- Location of Alhambra in Alberta
- Coordinates: 52°20′35″N 114°40′21″W﻿ / ﻿52.3431°N 114.6725°W
- Country: Canada
- Province: Alberta
- Census division: No. 9
- Municipal district: Clearwater County

Government
- • Type: Unincorporated
- • Reeve: John Vandermeer
- • Governing body: Clearwater County Council Jim Duncan; Timothy Hoven; Theresa Laing; Cammie Laird; Daryl Lougheed; Michelle Swanson; John Vandermeer;
- Elevation: 980 m (3,220 ft)

Population (1991)
- • Total: 64
- Time zone: UTC−06:00 (Alberta Time)

= Alhambra, Alberta =

Alhambra is a hamlet in Alberta, Canada within Clearwater County. It is located close to the David Thompson Highway, east of Rocky Mountain House.

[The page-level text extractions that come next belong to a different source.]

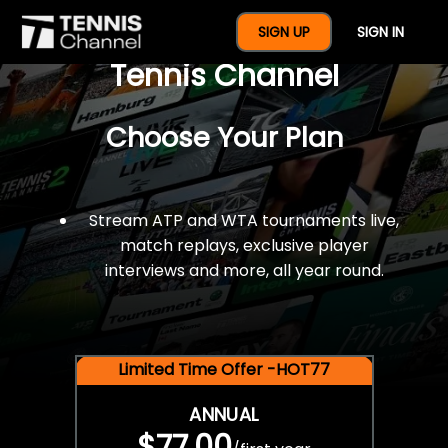
$77 For A Full Year Of
SIGN UP
SIGN IN
Tennis Channel
Choose Your Plan
Stream ATP and WTA tournaments live,
match replays, exclusive player
interviews and more, all year round.
Limited Time Offer -HOT77
ANNUAL
$77.00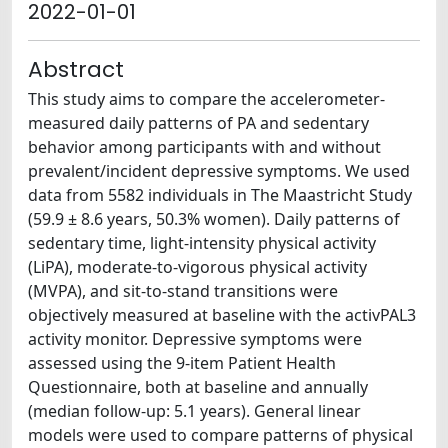
2022-01-01
Abstract
This study aims to compare the accelerometer-
measured daily patterns of PA and sedentary
behavior among participants with and without
prevalent/incident depressive symptoms. We used
data from 5582 individuals in The Maastricht Study
(59.9 ± 8.6 years, 50.3% women). Daily patterns of
sedentary time, light-intensity physical activity
(LiPA), moderate-to-vigorous physical activity
(MVPA), and sit-to-stand transitions were
objectively measured at baseline with the activPAL3
activity monitor. Depressive symptoms were
assessed using the 9-item Patient Health
Questionnaire, both at baseline and annually
(median follow-up: 5.1 years). General linear
models were used to compare patterns of physical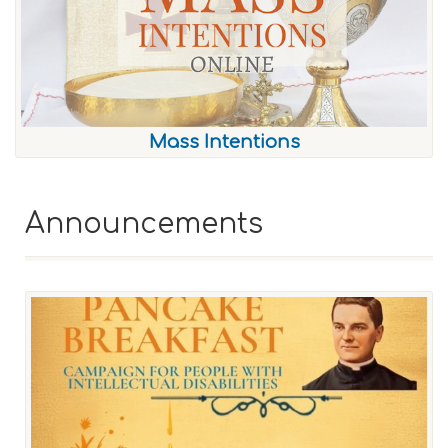
Mass Intentions
Announcements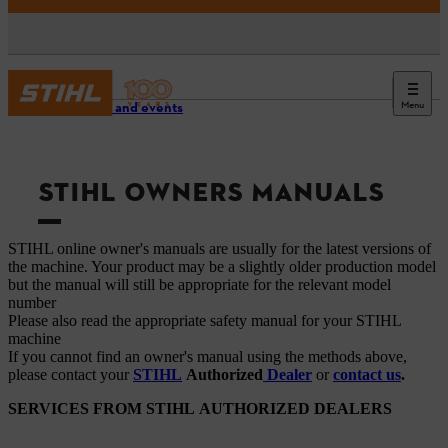
Menu
Service and events
STIHL OWNERS MANUALS
STIHL online owner's manuals are usually for the latest versions of
the machine. Your product may be a slightly older production model
but the manual will still be appropriate for the relevant model
number
Please also read the appropriate safety manual for your STIHL
machine
If you cannot find an owner's manual using the methods above,
please contact your
STIHL
Authorized
Dealer
or
contact us
.
SERVICES FROM STIHL AUTHORIZED DEALERS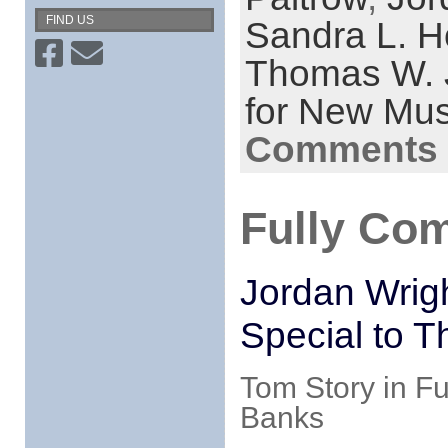
FIND US
Sandra L. H
Thomas W. J
for New Mus
Comments 
Fully Co
Jordan Wrig
Special to T
Tom Story in Fu
Banks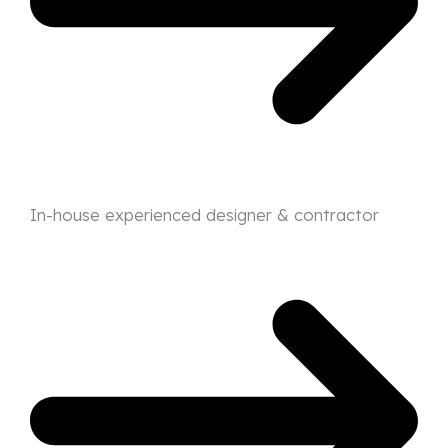
In-house experienced designer & contractor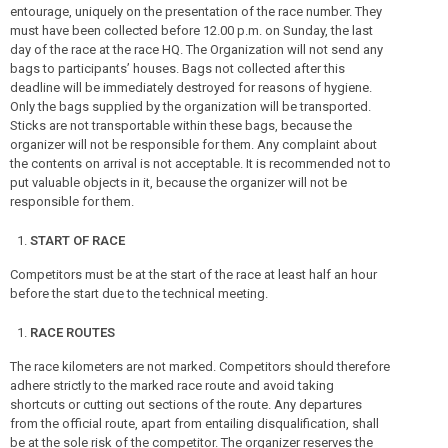
entourage, uniquely on the presentation of the race number. They
must have been collected before 12.00 p.m. on Sunday, the last
day of the race at the race HQ. The Organization will not send any
bags to participants’ houses. Bags not collected after this
deadline will be immediately destroyed for reasons of hygiene.
Only the bags supplied by the organization will be transported.
Sticks are not transportable within these bags, because the
organizer will not be responsible for them. Any complaint about
the contents on arrival is not acceptable. It is recommended not to
put valuable objects in it, because the organizer will not be
responsible for them.
START OF RACE
Competitors must be at the start of the race at least half an hour
before the start due to the technical meeting.
RACE ROUTES
The race kilometers are not marked. Competitors should therefore
adhere strictly to the marked race route and avoid taking
shortcuts or cutting out sections of the route. Any departures
from the official route, apart from entailing disqualification, shall
be at the sole risk of the competitor. The organizer reserves the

The hamlet is located in census division No. 9. It was first settled in 1905 and the local post office had the name Horseguards. (Horseguards Creek is nearby.)

It was re-named Alhambra when the railroad arrived in 1914. The community takes its name from Alhambra, in Grenada, Spain, as an attempt to share some of that place's glory.

== Demographics ==
Alhambra recorded a population of 64 in the 1991 Census of Population conducted by Statistics Canada.